Embora não tenham nascidos e sido criados em um país da América Latina, em Besouro Azul (Blue Beetle, 2023), com exceção de Jenny, os personagens citados têm sua identidade naturalmente ligada às suas origens, de maneira que não se torne forçado ou mesmo ensaiado.
Essa nova maneira de retratar personagens latinos consegue contemplar suas diversidades e complexidades, e ao retratar fielmente as realidades dessa comunidade, as obras se comunicam diretamente com seu público, trazendo representatividade e identificação.

Apesar das mudanças, que já indicam um avanço na retratação de grupos minoritários pela potência norte-americana, não se pode esquecer da própria América Latina como produtora de filmes.
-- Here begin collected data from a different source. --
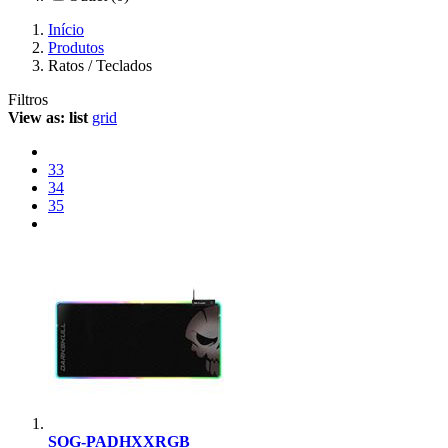
Início
Produtos
Ratos / Teclados
Filtros
View as:
list
grid
33
34
35
SOG-PADHXXRGB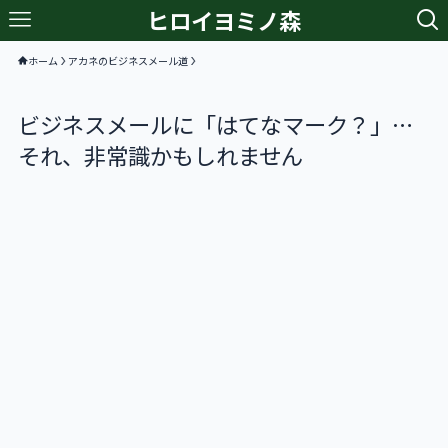
ヒロイヨミノ森
ホーム
アカネのビジネスメール道
ビジネスメールに「はてなマーク？」…
それ、非常識かもしれません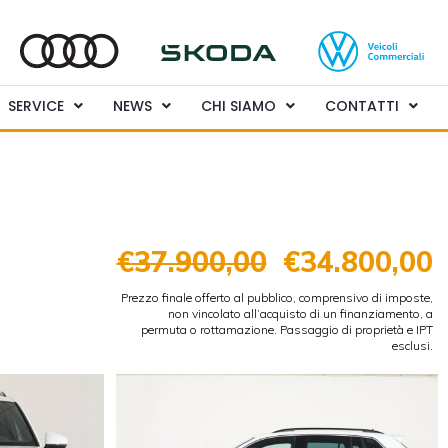
SERVICE
NEWS
CHI SIAMO
CONTATTI
€37.900,00
€34.800,00
Prezzo finale offerto al pubblico, comprensivo di imposte,
non vincolato all’acquisto di un finanziamento, a
permuta o rottamazione. Passaggio di proprietà e IPT
esclusi.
Com o pioneirismo e a rápida difusão das produções de Hollywood, se tornou cada vez mais desafiador enxergar o cinema nacional, ou latino como um todo, com bons olhos.
Ainda assim, é importante lembrar que, desde a década de 1960, o cinema da América Latina ganhou força e criou sua própria identidade na indústria, com atores, diretores e roteiristas renomados. Além disso, ainda que os EUA se proponham a representar a realidade latina com seriedade e veracidade, não existe melhor maneira de retratar a América Latina do que por quem a vive de verdade, conhece sua história, cultura, inseguranças e alegrias como povo.